Suppose I'm standing still on a straight road watching you drive past in your car at 50 km/h. You wind down the window and throw a ball forwards (in the direction the car is travelling) at a speed of 10 km/h from your point of view. Next, you switch on the headlights and a beam of light goes out ahead of your car.
Now, common sense relativity says that if I get out my police radar gun and measure the speed of the ball, its speed will be 50+10=60 km/h. And I'd expect that if I could measure the speed of light from the headlights it would be 50 km/h + 300,000 km/s. Both of these answers are wrong.
For the low-speed ball, the correction turns out to be absolutely tiny, but the correct answer for the ball's speed is actually just a tiny bit less than 60 km/h - something like 59.9999999999 km/h (it's possible to calculate it exactly, but I'm not doing it here).
So you say the car is traveling 50 km/h, and the ball is thrown from the car in such a fashion that the ball is traveling 10 km/h faster than the car is traveling? Fine, but then you change the story and say the ball is actually traveling less than 10 km/h faster than the car??? Are you baiting and switching? Which is it, is the ball traveling 10 km/h faster than the car, or is it traveling less than 10 km/h faster than the car? Which is it? It can't be both. Also, are you now saying the car is traveling slightly less than 50 km/h using the same reasoning as you are that the ball is traveling slightly less than 10 km/h faster than the car??
Say the car is traveling down a road. There is a wall at the end of the road further down the road in the direction the car is traveling, ie, if the car keeps going in the same direction of travel it will hit the wall. The road is marked like a ruler. When the car is 1 km from the wall the ball is thrown from the car and "instantly" accelerates to a constant velocity. Disregarding gravity, how much time does it take the ball to impact the wall? How much time does it take the constant velocity car to impact the wall from the time the ball was thrown?
For the high-speed light from the headlights, the correct measurement of the light's speed is 300,000 km/s - that is, completely unchanged from the speed you in the car would measure. In other words, the light's speed is not at all affected by the speed of the car, and the ball's speed is affected a tiny bit less than common sense would tell you.
These results - especially the one for light - fly completely in the face of common sense. But they are provably true nonetheless.
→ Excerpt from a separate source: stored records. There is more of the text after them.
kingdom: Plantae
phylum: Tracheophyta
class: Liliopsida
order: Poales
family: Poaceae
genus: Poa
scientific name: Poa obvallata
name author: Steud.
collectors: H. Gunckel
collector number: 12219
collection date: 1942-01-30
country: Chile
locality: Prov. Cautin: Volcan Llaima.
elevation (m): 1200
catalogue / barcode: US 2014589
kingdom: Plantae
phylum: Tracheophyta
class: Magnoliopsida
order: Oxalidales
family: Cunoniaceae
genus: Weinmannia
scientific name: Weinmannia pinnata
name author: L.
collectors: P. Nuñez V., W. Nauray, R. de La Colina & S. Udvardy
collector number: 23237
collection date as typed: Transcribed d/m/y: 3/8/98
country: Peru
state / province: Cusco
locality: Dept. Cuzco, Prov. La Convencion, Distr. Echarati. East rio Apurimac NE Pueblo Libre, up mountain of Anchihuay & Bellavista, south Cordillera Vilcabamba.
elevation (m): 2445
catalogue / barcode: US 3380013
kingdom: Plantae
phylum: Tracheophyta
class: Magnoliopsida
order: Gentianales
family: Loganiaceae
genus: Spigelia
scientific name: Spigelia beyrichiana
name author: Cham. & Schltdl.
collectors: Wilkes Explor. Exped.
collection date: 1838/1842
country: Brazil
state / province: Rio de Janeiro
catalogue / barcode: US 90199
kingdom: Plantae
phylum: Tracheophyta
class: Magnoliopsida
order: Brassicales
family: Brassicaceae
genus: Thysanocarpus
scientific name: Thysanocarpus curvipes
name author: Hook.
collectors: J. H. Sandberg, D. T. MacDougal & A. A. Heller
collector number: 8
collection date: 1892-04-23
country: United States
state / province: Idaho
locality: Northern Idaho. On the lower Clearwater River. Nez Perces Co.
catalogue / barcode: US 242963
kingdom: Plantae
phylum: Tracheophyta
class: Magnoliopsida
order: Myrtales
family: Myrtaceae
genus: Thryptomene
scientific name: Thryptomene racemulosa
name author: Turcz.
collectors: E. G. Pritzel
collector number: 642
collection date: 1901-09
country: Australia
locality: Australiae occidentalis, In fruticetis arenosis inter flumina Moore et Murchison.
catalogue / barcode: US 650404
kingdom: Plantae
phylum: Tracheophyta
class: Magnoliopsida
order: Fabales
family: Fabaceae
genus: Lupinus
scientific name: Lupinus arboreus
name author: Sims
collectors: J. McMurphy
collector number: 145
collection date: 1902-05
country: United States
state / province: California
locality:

It's funny you can understand that the light's speed is not at all affected by the speed of the car, but that you can't understand the fact that if the headlights were turned on at the 1 km mark as in my example above, that it would be impossible for you to measure the speed of light to be 299,792,458 m/s relative to the road's 1 km if the road was in motion in space, as the earth is, hence the road is.
The distance the light traveled
along the road from the point on the road the lights were turned on, to the wall, is precisely 1 km. So you would have to say that since the speed of light is always c, and the 1 km distance along the road to the wall is always 1 km, that it always takes light the same exact time to travel to the wall, regardless of the motion of the road in space, ie, the earth is traveling in space. But we know that depending on the motion of the road in space that it takes light a different amount of time to travel the 1 km length of the road, don't we James?
So while the car's motion doesn't affect the speed of light, nor does the road's motion in space affect the speed of light,
the road's motion in space affects the time it takes light to reach the wall, which means you measure the speed of light differently along the road, depending on the motion of the road.
The absolute motion of light is independent of all object's motion. The speed of light is not relative to the road, it is relative to space, absolute space.